The problem is that too many of their prices are, to my mind, unrealistic. I recently spent a weekend in Edinburgh—and spent a lot of time in the Royal Mile – so I browsed around the many whisky shops, including the outlet at The Scotch Whisky Experience.

OK, it was the Royal Mile, awash with battalions of tourists, many keen to take a good bottle of malt back to Berlin, Beijing, Baltimore or Buenos Aires. However, many must have felt that they could buy some of those whiskies cheaper back home.

Almost every bottle at the Scotch Whisky Experience was £10 more than at my favourite bootlegger (and he isn’t cut-price), with one famous malt more than twice what I paid for it at the distillery. Almost all whiskies at the Experience were “mainstream” – familiar bottles produced by the makers themselves (whether Diageo, Edrington, Chivas Brothers or whoever), which allowed clear comparisons with supermarket and off-licence prices…

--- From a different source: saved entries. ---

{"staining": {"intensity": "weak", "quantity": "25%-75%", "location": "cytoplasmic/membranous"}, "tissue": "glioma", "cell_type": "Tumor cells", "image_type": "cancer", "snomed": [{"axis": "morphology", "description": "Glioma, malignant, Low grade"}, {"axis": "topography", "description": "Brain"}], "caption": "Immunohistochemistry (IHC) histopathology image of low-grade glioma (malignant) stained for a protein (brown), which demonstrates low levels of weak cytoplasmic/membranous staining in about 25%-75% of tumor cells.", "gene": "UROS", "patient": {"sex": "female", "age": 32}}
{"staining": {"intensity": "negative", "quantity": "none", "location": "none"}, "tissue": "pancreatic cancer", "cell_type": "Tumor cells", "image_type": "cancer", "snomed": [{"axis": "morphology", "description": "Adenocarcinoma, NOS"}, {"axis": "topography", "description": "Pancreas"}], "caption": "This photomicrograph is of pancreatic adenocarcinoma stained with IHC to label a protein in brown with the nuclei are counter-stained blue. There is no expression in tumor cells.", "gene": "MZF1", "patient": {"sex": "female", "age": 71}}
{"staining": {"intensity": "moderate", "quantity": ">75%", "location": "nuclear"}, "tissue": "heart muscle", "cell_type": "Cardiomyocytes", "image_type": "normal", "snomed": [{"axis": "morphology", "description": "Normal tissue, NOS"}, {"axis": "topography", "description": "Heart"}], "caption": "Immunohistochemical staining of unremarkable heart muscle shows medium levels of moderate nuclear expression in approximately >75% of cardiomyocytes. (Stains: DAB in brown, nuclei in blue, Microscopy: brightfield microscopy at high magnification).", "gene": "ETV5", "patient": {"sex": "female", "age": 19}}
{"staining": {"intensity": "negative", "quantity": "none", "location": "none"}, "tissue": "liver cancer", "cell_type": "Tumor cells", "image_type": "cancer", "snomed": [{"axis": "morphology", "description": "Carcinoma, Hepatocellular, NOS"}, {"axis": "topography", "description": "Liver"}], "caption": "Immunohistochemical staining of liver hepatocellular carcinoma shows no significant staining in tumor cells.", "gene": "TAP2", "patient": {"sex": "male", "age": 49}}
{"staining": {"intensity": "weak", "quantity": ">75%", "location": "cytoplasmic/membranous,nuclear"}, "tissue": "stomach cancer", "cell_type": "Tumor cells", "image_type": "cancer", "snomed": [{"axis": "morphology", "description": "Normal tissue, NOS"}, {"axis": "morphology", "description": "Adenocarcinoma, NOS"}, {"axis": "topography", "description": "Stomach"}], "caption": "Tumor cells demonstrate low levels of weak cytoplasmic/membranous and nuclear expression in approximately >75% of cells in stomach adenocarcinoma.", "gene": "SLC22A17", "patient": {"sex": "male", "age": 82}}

Things were different in some of the whisky shops. Many sold single-cask bottlings and other special expressions of countless different malts, some from rarely-seen distilleries, but most bottles were priced from the high forties upwards. Older bottlings, that is 15 or 18-years, were usually far nearer £100 than £50. Even older blended malts, often with labels I had never seen before, were well over £50. Even allowing for the current weakness of sterling against the dollar and the euro, such prices must strike many tourists as steep.

For those with fat wallets, there were some collectable malts at mind-blowing prices, including an ancient Macallan at a cool £25,500 plus a row of Port Ellens running from around £2000 to more than £4000.

At the end of the day, after looking at all the bottles in all the shops, I hardly saw one that seriously tempted me. Simply because they all struck me as overpriced. True, this was Edinburgh’s Royal Mile, but it doesn’t means whiskies there should cost a king’s ransom.